#### [指示]
a: 演題情報のうち、「インターフェロン・リバウンド療法にてSVRが得られた難治性C型慢性肝炎の一例」から「大作(JA愛知厚生連豊田厚生病院消化器科), 片田 直幸(JA愛知厚生連豊田厚生病院消化器科)」までを、両端を含めて一字も変えずに書き写してください。
b: 次の(i)〜(iii)が演題情報の内容と一致するか、それぞれ「はい」か「いいえ」で答え、判断の根拠となる箇所を演題情報からそのまま引用してください。
(i) 演者はJA愛知厚生連豊田厚生病院消化器科の所属である。
(ii) 報告された症例ではSVRが得られなかった。
(iii) この演題の番号はO-129である。

#### [分析対象テキスト]
セッション情報 一般演題

タイトル O-129:

インターフェロン・リバウンド療法にてSVRが得られた難治性C型慢性肝炎の一例

演者 橋詰 清孝(JA愛知厚生連豊田厚生病院消化器科)
共同演者 大久保 賢治(JA愛知厚生連豊田厚生病院消化器科), 森田 清(JA愛知厚生連豊田厚生病院消化器科), 竹内 淳史(JA愛知厚生連豊田厚生病院消化器科), 清水 潤一(JA愛知厚生連豊田厚生病院消化器科), 松井 健一(JA愛知厚生連豊田厚生病院消化器科), 横山 晋也(JA愛知厚生連豊田厚生病院消化器科), 石田 哲也(JA愛知厚生連豊田厚生病院消化器科), 三浦 正博(JA愛知厚生連豊田厚生病院消化器科), 西村 大作(JA愛知厚生連豊田厚生病院消化器科), 片田 直幸(JA愛知厚生連豊田厚生病院消化器科)

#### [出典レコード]
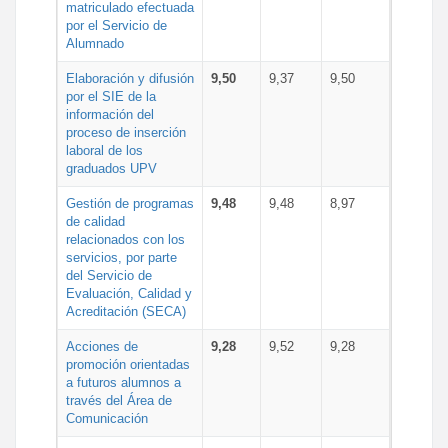
matriculado efectuada
por el Servicio de
Alumnado
Elaboración y difusión
9,50
9,37
9,50
por el SIE de la
información del
proceso de inserción
laboral de los
graduados UPV
Gestión de programas
9,48
9,48
8,97
de calidad
relacionados con los
servicios, por parte
del Servicio de
Evaluación, Calidad y
Acreditación (SECA)
Acciones de
9,28
9,52
9,28
promoción orientadas
a futuros alumnos a
través del Área de
Comunicación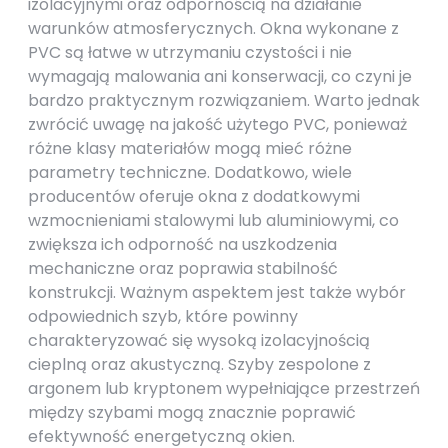
izolacyjnymi oraz odpornością na działanie
warunków atmosferycznych. Okna wykonane z
PVC są łatwe w utrzymaniu czystości i nie
wymagają malowania ani konserwacji, co czyni je
bardzo praktycznym rozwiązaniem. Warto jednak
zwrócić uwagę na jakość użytego PVC, ponieważ
różne klasy materiałów mogą mieć różne
parametry techniczne. Dodatkowo, wiele
producentów oferuje okna z dodatkowymi
wzmocnieniami stalowymi lub aluminiowymi, co
zwiększa ich odporność na uszkodzenia
mechaniczne oraz poprawia stabilność
konstrukcji. Ważnym aspektem jest także wybór
odpowiednich szyb, które powinny
charakteryzować się wysoką izolacyjnością
cieplną oraz akustyczną. Szyby zespolone z
argonem lub kryptonem wypełniające przestrzeń
między szybami mogą znacznie poprawić
efektywność energetyczną okien.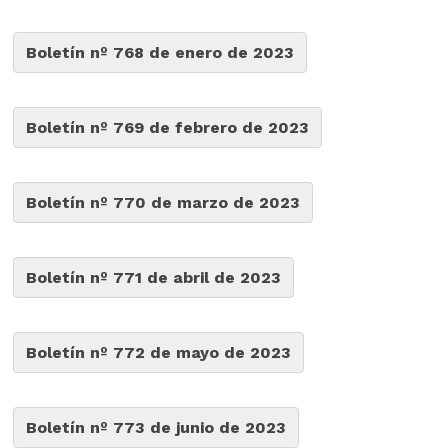
Boletín nº 768 de enero de 2023
Boletín nº 769 de febrero de 2023
Boletín nº 770 de marzo de 2023
Boletín nº 771 de abril de 2023
Boletín nº 772 de mayo de 2023
Boletín nº 773 de junio de 2023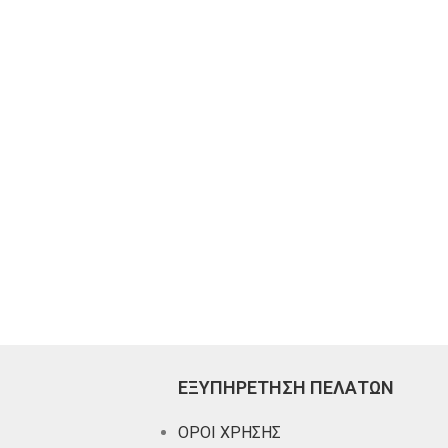
ΕΞΥΠΗΡΕΤΗΣΗ ΠΕΛΑΤΩΝ
ΟΡΟΙ ΧΡΗΣΗΣ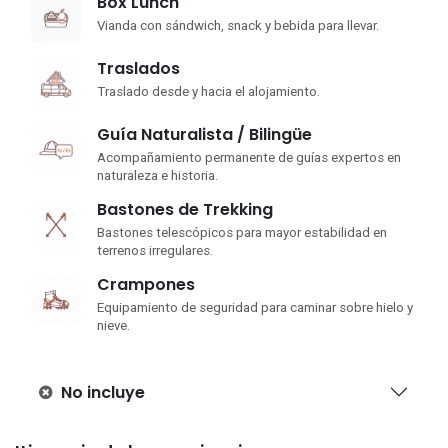
Box Lunch
Vianda con sándwich, snack y bebida para llevar.
Traslados
Traslado desde y hacia el alojamiento.
Guía Naturalista / Bilingüe
Acompañamiento permanente de guías expertos en
naturaleza e historia.
Bastones de Trekking
Bastones telescópicos para mayor estabilidad en
terrenos irregulares.
Crampones
Equipamiento de seguridad para caminar sobre hielo y
nieve.
No incluye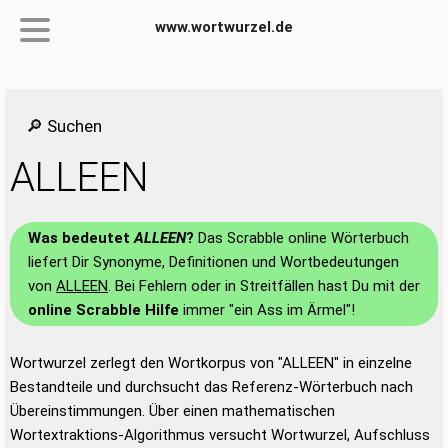
www.wortwurzel.de
🔎 Suchen
ALLEEN
Was bedeutet
ALLEEN
?
Das Scrabble online Wörterbuch
liefert Dir Synonyme, Definitionen und Wortbedeutungen
von
ALLEEN
. Bei Fehlern oder in Streitfällen hast Du mit der
online Scrabble Hilfe
immer "ein Ass im Ärmel"!
Wortwurzel zerlegt den Wortkorpus von "ALLEEN" in einzelne
Bestandteile und durchsucht das Referenz-Wörterbuch nach
Übereinstimmungen. Über einen mathematischen
Wortextraktions-Algorithmus versucht Wortwurzel, Aufschluss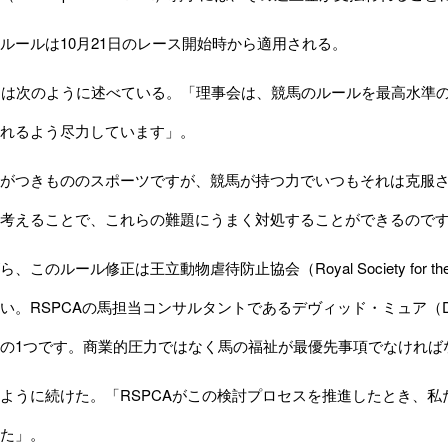
ールは10月21日のレース開始時から適用される。
明は次のように述べている。「理事会は、競馬のルールを最高水準
れるよう尽力しています」。
がつきもののスポーツですが、競馬が持つ力でいつもそれは克服
考えることで、これらの難題にうまく対処することができるので
ルール修正は王立動物虐待防止協会（Royal Society for the Prevent
い。RSPCAの馬担当コンサルタントであるデヴィッド・ミュア（Dav
の1つです。商業的圧力ではなく馬の福祉が最優先事項でなければ
うに続けた。「RSPCAがこの検討プロセスを推進したとき、私
た」。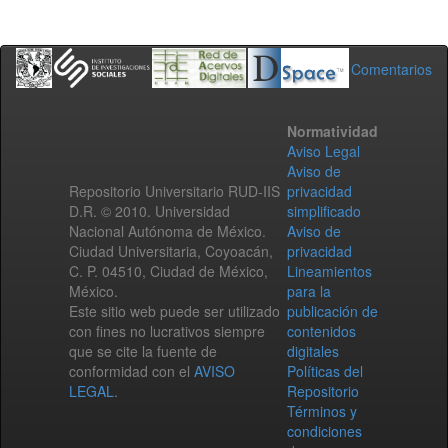
Comentarios
Normatividad
Aviso Legal
Aviso de
Repositorio Universitario RUD-IIS
privacidad
D.R. © 2010. Universidad
simplificado
Nacional Autónoma de México.
Aviso de
Ciudad Universitaria, Coyoacán,
privacidad
C. P. 04510, Ciudad de México,
Lineamientos
México.
para la
Este sitio web puede ser utilizado
publicación de
con fines no lucrativos siempre
contenidos
que se cite la fuente de
digitales
conformidad con el
AVISO
Políticas del
LEGAL
.
Repositorio
Términos y
condiciones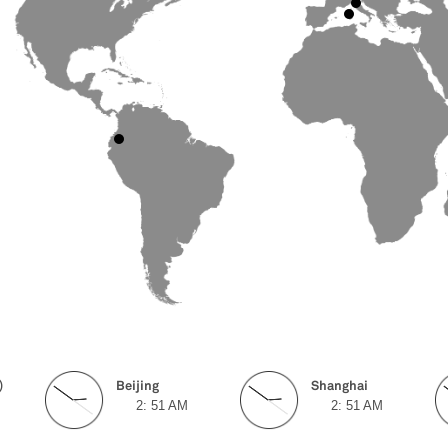
)
Beijing
Shanghai
M
2:
51
AM
2:
51
AM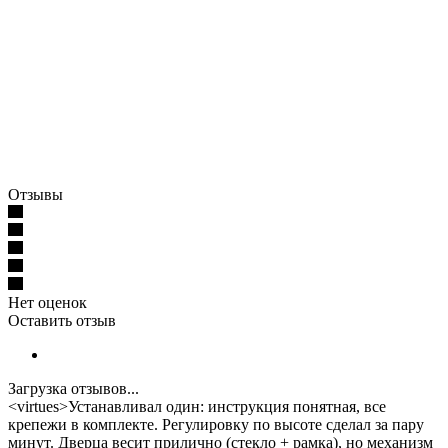
Отзывы
Нет оценок
Оставить отзыв
Загрузка отзывов...
<virtues>Устанавливал один: инструкция понятная, все
крепежи в комплекте. Регулировку по высоте сделал за пару
минут. Дверца весит прилично (стекло + рамка), но механизм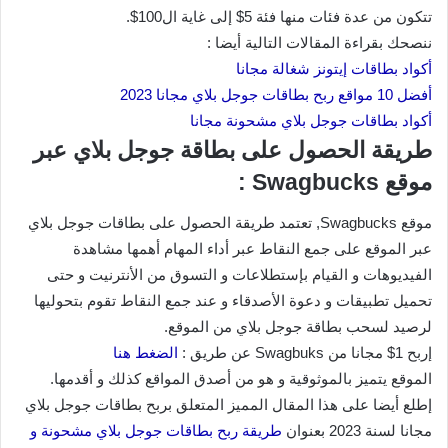
تتكون من عدة فئات منها فئة 5$ إلى غاية ال100$.
ننصحك بقراءة المقالات التالية أيضا :
أكواد بطاقات إيتونز شغالة مجانا
أفضل 10 مواقع ربح بطاقات جوجل بلاي مجانا 2023
أكواد بطاقات جوجل بلاي مشحونة مجانا
طريقة الحصول على بطاقة جوجل بلاي عبر
موقع Swagbucks :
موقع Swagbucks, تعتمد طريقة الحصول على بطاقات جوجل بلاي
عبر الموقع على جمع النقاط عبر أداء المهام أهمها مشاهدة
الفيديوهات و القيام بإستطلاعات و التسوق من الأنترنيت و حتى
تحميل تطبيقات و دعوة الأصدقاء و عند جمع النقاط تقوم بتحوليها
لرصيد لسحب بطاقة جوجل بلاي من الموقع.
إربح 1$ مجانا من Swagbuks عن طريق :
الضغط هنا
الموقع يتميز بالموثوقية و هو من أصدق المواقع كذلك و أقدمها.
إطلع أيضا على هذا المقال المميز المتعلق بربح بطاقات جوجل بلاي
مجانا لسنة 2023 بعنوان
طريقة ربح بطاقات جوجل بلاي مشحونة و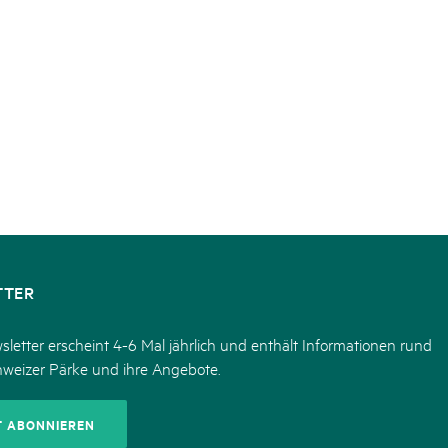
TTER
letter erscheint 4-6 Mal jährlich und enthält Informationen rund
hweizer Pärke und ihre Angebote.
T ABONNIEREN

#### [解答一覧]
a:
インターフェロン・リバウンド療法にてSVRが得られた難治性C型慢性肝炎の一例

演者 橋詰 清孝(JA愛知厚生連豊田厚生病院消化器科)
共同演者 大久保 賢治(JA愛知厚生連豊田厚生病院消化器科), 森田 清(JA愛知厚生連豊田厚生病院消化器科), 竹内 淳史(JA愛知厚生連豊田厚生病院消化器科), 清水 潤一(JA愛知厚生連豊田厚生病院消化器科), 松井 健一(JA愛知厚生連豊田厚生病院消化器科), 横山 晋也(JA愛知厚生連豊田厚生病院消化器科), 石田 哲也(JA愛知厚生連豊田厚生病院消化器科), 三浦 正博(JA愛知厚生連豊田厚生病院消化器科), 西村 大作(JA愛知厚生連豊田厚生病院消化器科), 片田 直幸(JA愛知厚生連豊田厚生病院消化器科)

b:
(i) はい。「演者 橋詰 清孝(JA愛知厚生連豊田厚生病院消化器科)」
(ii) いいえ。「インターフェロン・リバウンド療法にてSVRが得られた難治性C型慢性肝炎の一例」
(iii) はい。「タイトル O-129:」